Family Ties Across the Miles

Eight months ago, we welcomed baby girl M into the world. We are so in love with this little girl… and so is the rest of our family. The catch? My family is scattered across North America and none of them live close by. How do we maintain family ties across the miles?

We have faced some challenges making sure that Grandpa and Grandma (and all her aunts and uncles!) get to stay involved in M’s life. They, of course, came up for a visit shortly after M was born and stayed for a few days. But the reality is that visits can only happen so often.

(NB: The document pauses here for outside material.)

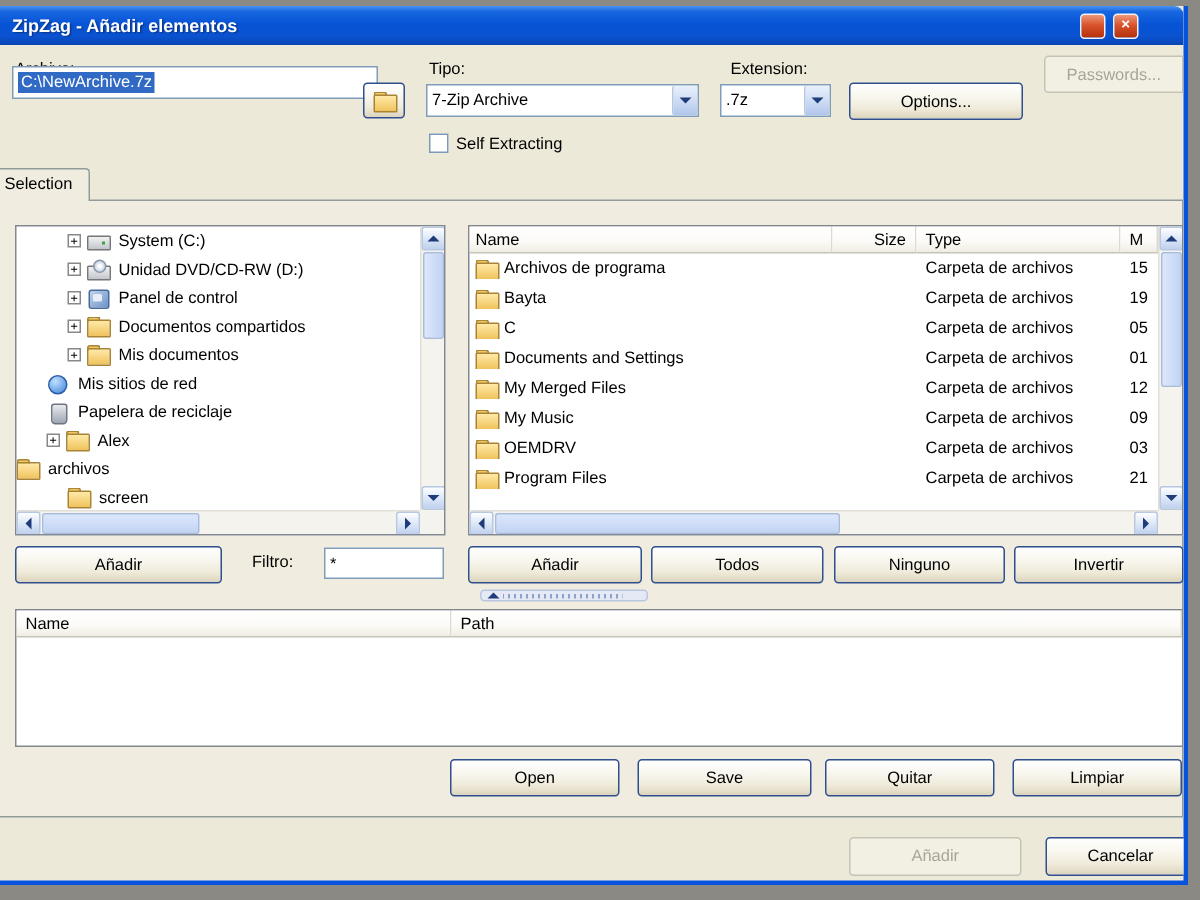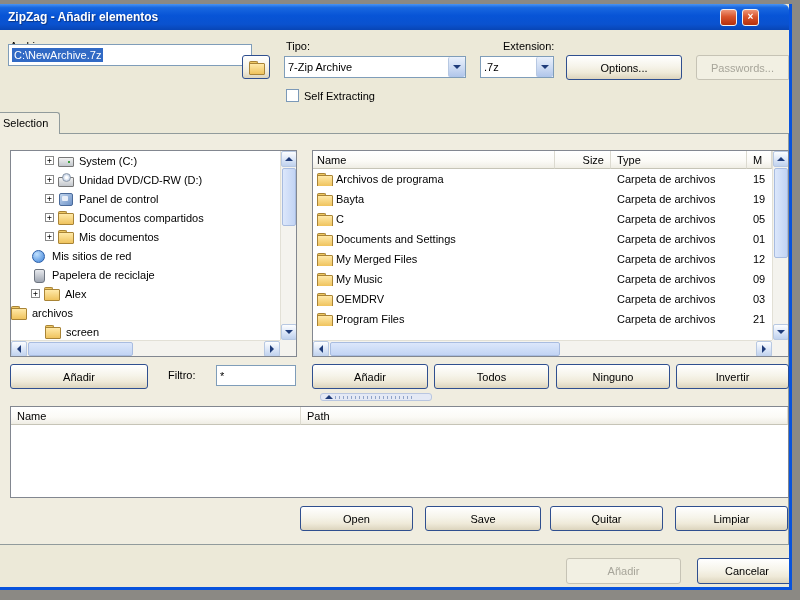"Extension:" span.lbl { left: 492px -> 476px }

Here are some of the things I’ve learned along the way about how to stay in touch with long-distance family:

  • Set up easy access for family to see pictures and videos. We have an online private photo album as well as a Facebook family page. Family members all have access to it whenever they like.
  • Open your doors and make it work even if the timing is inconvenient. If someone had a few days to visit and it was a bad time for us, we just made it happen anyway. We even moved while a bunch of family was visiting and baby was only two weeks old.
  • Don’t feel bad if they visit and all they do is take care of baby. We’ve had family who come when we are busy, and therefore they become the babysitters. Perhaps they hadn’t anticipated changing so many diapers and being so involved, but this way they really get to spend genuine time with her.
  • Don’t be afraid to be an inconvenience to family. At four weeks post partum I was still in quite a lot of pain and had a very colicky baby. My mom literally moved in with us for two weeks and slept on the nursery floor while I recovered. She was exhausted at the end, but she was so happy to have the memory with her first granddaughter of rocking her back to sleep in the middle of the night.
  • Make every call a Skype / Facetime call. Baby M knows grandma’s voice and grandma gets to see her respond to her coos and giggles. It’s a great way to interact and plus, it’s free!
  • Some people lose interest. Fast. Don’t hold it against them. The first few months involved lots of visits, presents, phone calls and emails. As she has grown, interest has waned. As a parent, I can’t understand this and it upsets me, but I also don’t have the energy to focus on it. I have let it go and decided that if they want to come around, they can.
  • Stop thinking about “what ifs” and “if onlys”. Circumstances are what they are. Having family closer by is not going to happen, so I make sure that they know that I want M to know her aunts, uncles and grandparents. The ball is in their court if they want to take advantage.

What other things have you done that have helped with long-distance relationships? Any tips for this first time momma?

Rebecca Troelstra is a first time mom living in downtown New Westminster.